With the line containing "48: (372, 363)" as the final line, restate exactly every line of the data below from the first one onward, and copy no pictures.
====
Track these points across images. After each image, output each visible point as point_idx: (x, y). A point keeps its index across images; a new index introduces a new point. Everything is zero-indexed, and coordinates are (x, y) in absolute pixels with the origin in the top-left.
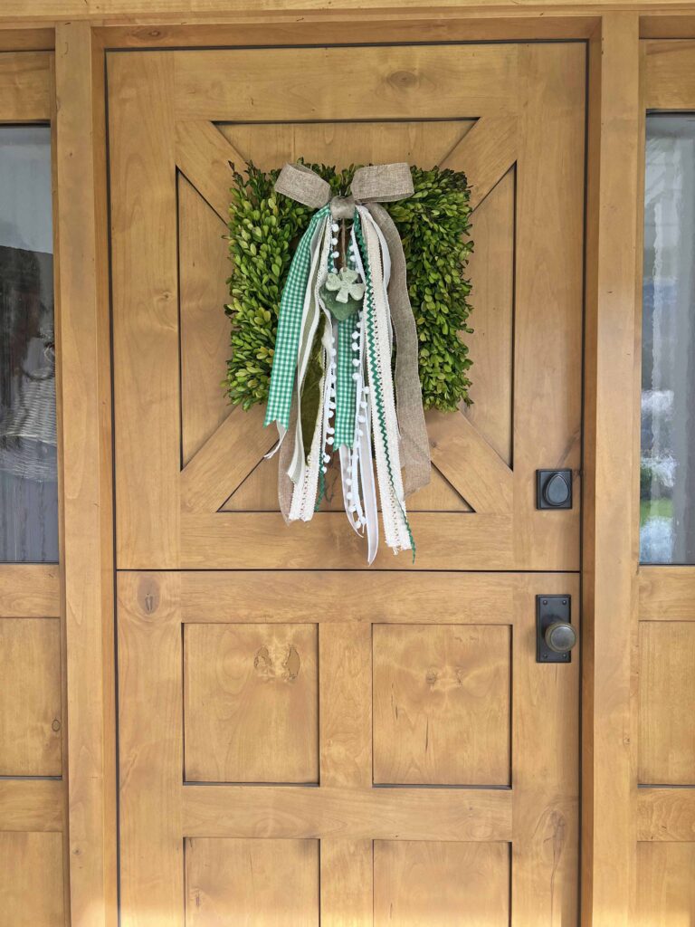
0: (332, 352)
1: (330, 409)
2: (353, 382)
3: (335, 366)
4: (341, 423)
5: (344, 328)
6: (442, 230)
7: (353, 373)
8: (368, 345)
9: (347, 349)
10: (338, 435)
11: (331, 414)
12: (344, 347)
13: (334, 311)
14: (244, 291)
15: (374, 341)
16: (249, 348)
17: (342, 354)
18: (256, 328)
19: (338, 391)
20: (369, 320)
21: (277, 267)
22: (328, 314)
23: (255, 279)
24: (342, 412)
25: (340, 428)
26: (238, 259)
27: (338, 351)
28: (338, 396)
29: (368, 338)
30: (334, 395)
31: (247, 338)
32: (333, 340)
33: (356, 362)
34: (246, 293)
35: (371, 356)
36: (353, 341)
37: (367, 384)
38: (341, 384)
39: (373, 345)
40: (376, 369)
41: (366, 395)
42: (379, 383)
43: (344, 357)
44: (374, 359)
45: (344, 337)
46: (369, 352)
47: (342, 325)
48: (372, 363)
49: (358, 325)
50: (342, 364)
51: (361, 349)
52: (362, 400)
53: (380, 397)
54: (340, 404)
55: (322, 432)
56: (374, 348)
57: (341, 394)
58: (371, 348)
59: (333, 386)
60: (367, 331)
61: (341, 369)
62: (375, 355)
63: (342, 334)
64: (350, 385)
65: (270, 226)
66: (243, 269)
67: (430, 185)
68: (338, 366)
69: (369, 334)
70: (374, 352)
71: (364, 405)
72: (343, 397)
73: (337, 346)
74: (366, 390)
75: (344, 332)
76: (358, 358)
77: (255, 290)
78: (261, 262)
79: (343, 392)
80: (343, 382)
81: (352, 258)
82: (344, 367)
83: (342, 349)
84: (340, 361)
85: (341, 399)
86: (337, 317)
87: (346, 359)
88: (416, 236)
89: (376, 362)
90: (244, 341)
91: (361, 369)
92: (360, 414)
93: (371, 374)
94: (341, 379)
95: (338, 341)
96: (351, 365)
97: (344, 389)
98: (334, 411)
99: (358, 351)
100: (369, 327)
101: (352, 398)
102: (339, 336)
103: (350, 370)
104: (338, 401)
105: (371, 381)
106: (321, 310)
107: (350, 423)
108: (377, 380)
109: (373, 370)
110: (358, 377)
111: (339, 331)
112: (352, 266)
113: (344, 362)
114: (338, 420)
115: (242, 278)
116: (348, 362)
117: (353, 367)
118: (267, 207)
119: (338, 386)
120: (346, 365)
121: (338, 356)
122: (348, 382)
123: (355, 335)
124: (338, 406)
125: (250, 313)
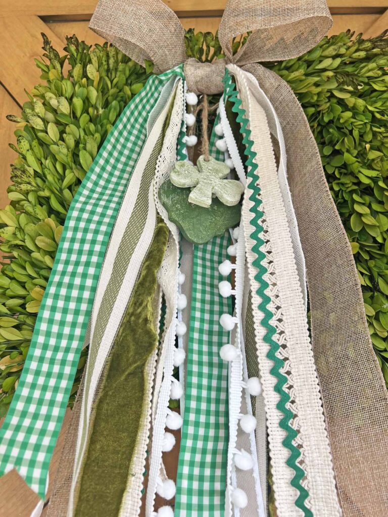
0: (178, 301)
1: (167, 430)
2: (222, 365)
3: (182, 330)
4: (192, 464)
5: (204, 259)
6: (370, 108)
7: (220, 345)
8: (255, 286)
9: (208, 297)
10: (184, 499)
11: (169, 442)
12: (204, 292)
13: (185, 226)
14: (26, 193)
15: (266, 277)
16: (22, 292)
17: (198, 305)
18: (36, 255)
19: (187, 386)
20: (254, 236)
21: (88, 155)
22: (172, 228)
23: (50, 178)
24: (196, 438)
25: (191, 478)
26: (25, 145)
27: (191, 299)
28: (188, 397)
29: (253, 272)
30: (178, 393)
31: (18, 272)
32: (182, 278)
33: (229, 322)
34: (31, 197)
35: (262, 307)
36: (221, 278)
37: (252, 370)
38: (195, 368)
39: (264, 285)
40: (275, 337)
41: (253, 398)
42: (282, 371)
43: (203, 311)
44: (269, 315)
45: (204, 275)
46: (256, 300)
47: (200, 254)
48: (264, 323)
49: (231, 250)
50: (197, 325)
51: (238, 293)
52: (243, 411)
53: (288, 405)
54: (192, 417)
55: (144, 492)
56: (267, 292)
57: (194, 392)
58: (260, 292)
59: (176, 375)
60: (251, 259)
61: (196, 335)
62: (271, 307)
63: (200, 269)
64: (215, 372)
65: (86, 100)
66: (31, 159)
67: (343, 51)
68: (190, 329)
69: (256, 264)
70: (267, 300)
71: (250, 424)
72: (199, 399)
73: (188, 289)
74: (254, 386)
75: (204, 266)
76: (232, 313)
77: (46, 193)
78: (65, 151)
79: (200, 387)
80: (200, 363)
81: (220, 144)
82: (201, 331)
83: (199, 296)
84: (194, 319)
85: (193, 404)
86: (190, 235)
87: (207, 316)
88: (326, 119)
89: (273, 322)
90: (12, 278)
91: (240, 337)
92: (239, 447)
93: (262, 348)
94: (195, 357)
95: (191, 280)
96: (216, 328)
97: (201, 379)
98: (177, 434)
99: (233, 298)
100: (255, 249)
101: (218, 401)
102: (194, 272)
103: (215, 339)
104: (188, 410)
105: (265, 365)
106: (160, 220)
107: (213, 466)
108: (279, 363)
109: (267, 339)
110: (233, 354)
111: (194, 264)
112: (222, 155)
113: (202, 320)
114: (187, 456)
115: (24, 172)
116: (211, 322)
117: (221, 333)
118: (85, 75)
119: (189, 373)
120: (206, 327)
121: (190, 308)
122: (211, 365)
123: (225, 268)
124: (186, 422)
125: (30, 228)
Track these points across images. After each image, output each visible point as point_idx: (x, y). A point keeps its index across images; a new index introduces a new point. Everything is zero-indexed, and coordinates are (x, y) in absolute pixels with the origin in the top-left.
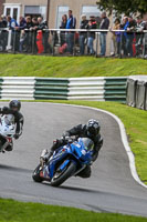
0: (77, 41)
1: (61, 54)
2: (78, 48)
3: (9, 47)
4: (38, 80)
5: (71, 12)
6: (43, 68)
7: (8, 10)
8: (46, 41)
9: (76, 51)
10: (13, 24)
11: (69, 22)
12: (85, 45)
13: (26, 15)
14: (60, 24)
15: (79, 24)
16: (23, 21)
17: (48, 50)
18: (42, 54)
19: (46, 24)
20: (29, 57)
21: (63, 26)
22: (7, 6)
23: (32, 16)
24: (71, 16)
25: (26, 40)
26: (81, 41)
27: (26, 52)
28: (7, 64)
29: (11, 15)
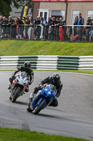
0: (84, 33)
1: (74, 41)
2: (85, 37)
3: (41, 37)
4: (59, 58)
5: (80, 14)
6: (62, 50)
7: (41, 13)
8: (65, 33)
9: (84, 39)
10: (44, 22)
11: (79, 21)
12: (89, 35)
13: (52, 16)
14: (74, 22)
15: (86, 22)
16: (50, 20)
17: (66, 39)
18: (62, 41)
19: (65, 22)
20: (54, 43)
21: (76, 23)
22: (40, 10)
23: (56, 17)
24: (81, 17)
25: (52, 32)
26: (87, 32)
27: (52, 40)
28: (40, 47)
29: (43, 16)
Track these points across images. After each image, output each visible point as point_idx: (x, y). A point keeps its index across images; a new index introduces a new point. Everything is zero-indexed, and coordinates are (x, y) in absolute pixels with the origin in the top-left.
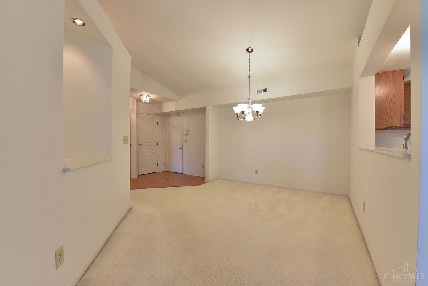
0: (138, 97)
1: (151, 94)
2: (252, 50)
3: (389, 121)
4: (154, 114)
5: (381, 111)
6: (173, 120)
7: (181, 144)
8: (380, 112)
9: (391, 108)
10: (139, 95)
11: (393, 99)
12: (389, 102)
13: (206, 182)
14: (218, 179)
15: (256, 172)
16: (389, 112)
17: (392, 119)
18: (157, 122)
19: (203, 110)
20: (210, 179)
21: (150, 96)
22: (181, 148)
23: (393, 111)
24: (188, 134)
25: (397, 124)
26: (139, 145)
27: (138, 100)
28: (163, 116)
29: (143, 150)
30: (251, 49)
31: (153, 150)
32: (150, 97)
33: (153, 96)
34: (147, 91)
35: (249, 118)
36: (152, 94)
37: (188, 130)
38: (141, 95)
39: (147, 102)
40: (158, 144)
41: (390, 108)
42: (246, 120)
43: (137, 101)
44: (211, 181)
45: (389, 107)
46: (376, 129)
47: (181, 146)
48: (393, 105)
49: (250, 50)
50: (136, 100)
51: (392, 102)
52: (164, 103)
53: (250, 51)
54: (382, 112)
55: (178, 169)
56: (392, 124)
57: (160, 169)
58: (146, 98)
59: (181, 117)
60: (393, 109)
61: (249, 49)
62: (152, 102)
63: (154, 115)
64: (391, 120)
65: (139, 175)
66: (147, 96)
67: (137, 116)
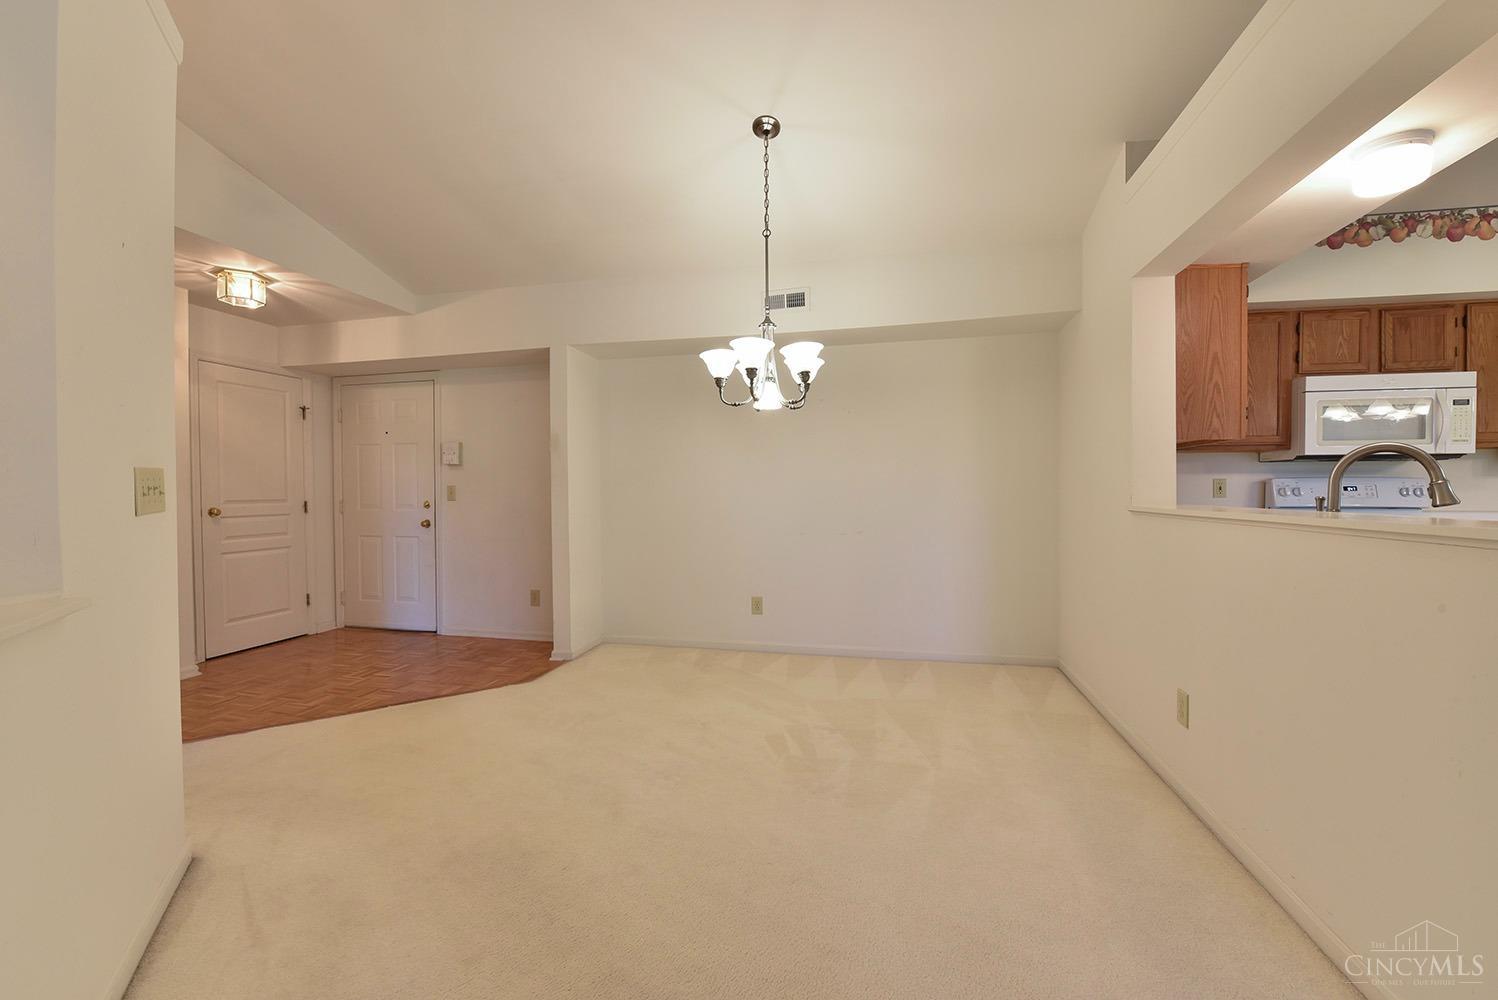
0: (203, 279)
1: (273, 270)
2: (776, 127)
3: (1211, 422)
4: (285, 367)
5: (1189, 392)
6: (384, 401)
7: (428, 506)
8: (1187, 396)
9: (1216, 385)
10: (206, 269)
11: (1220, 355)
12: (1209, 363)
13: (558, 664)
14: (604, 643)
15: (757, 606)
16: (1210, 396)
17: (1218, 416)
18: (304, 409)
19: (536, 363)
20: (575, 647)
21: (269, 281)
22: (427, 524)
23: (1220, 392)
24: (460, 464)
25: (1231, 435)
26: (205, 513)
27: (203, 298)
28: (332, 380)
29: (228, 538)
30: (772, 121)
31: (285, 534)
32: (271, 287)
33: (284, 283)
34: (255, 253)
35: (769, 398)
36: (283, 268)
37: (461, 444)
38: (222, 270)
39: (253, 305)
40: (308, 508)
41: (1214, 381)
42: (756, 405)
43: (190, 302)
44: (581, 656)
45: (1211, 379)
46: (1181, 447)
47: (428, 515)
48: (1221, 373)
49: (769, 127)
50: (186, 291)
51: (1219, 363)
52: (342, 323)
53: (766, 132)
54: (1191, 395)
55: (413, 616)
56: (1219, 435)
57: (322, 619)
58: (245, 287)
59: (427, 389)
60: (1221, 386)
61: (765, 120)
62: (279, 312)
63: (287, 372)
64: (1215, 420)
65: (207, 660)
66: (254, 277)
67: (195, 376)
====
__Solution to this task__
Track these points across images. After each image, output each visible point as point_idx: (x, y). A point keeps its index across images; a new index introduces a new point. Everything is zero-indexed, and coordinates are (x, y) in absolute pixels with the origin in the top-left.
0: (332, 352)
1: (330, 409)
2: (353, 382)
3: (335, 366)
4: (341, 423)
5: (344, 328)
6: (442, 230)
7: (353, 373)
8: (368, 345)
9: (347, 349)
10: (338, 435)
11: (331, 414)
12: (344, 347)
13: (334, 311)
14: (244, 291)
15: (374, 341)
16: (249, 348)
17: (342, 354)
18: (256, 328)
19: (338, 391)
20: (369, 320)
21: (277, 267)
22: (328, 314)
23: (255, 279)
24: (342, 412)
25: (340, 428)
26: (238, 259)
27: (338, 351)
28: (338, 396)
29: (368, 338)
30: (334, 395)
31: (247, 338)
32: (333, 340)
33: (356, 362)
34: (246, 293)
35: (371, 356)
36: (353, 341)
37: (367, 384)
38: (341, 384)
39: (373, 345)
40: (376, 369)
41: (366, 395)
42: (379, 383)
43: (344, 357)
44: (374, 359)
45: (344, 337)
46: (369, 352)
47: (342, 325)
48: (372, 363)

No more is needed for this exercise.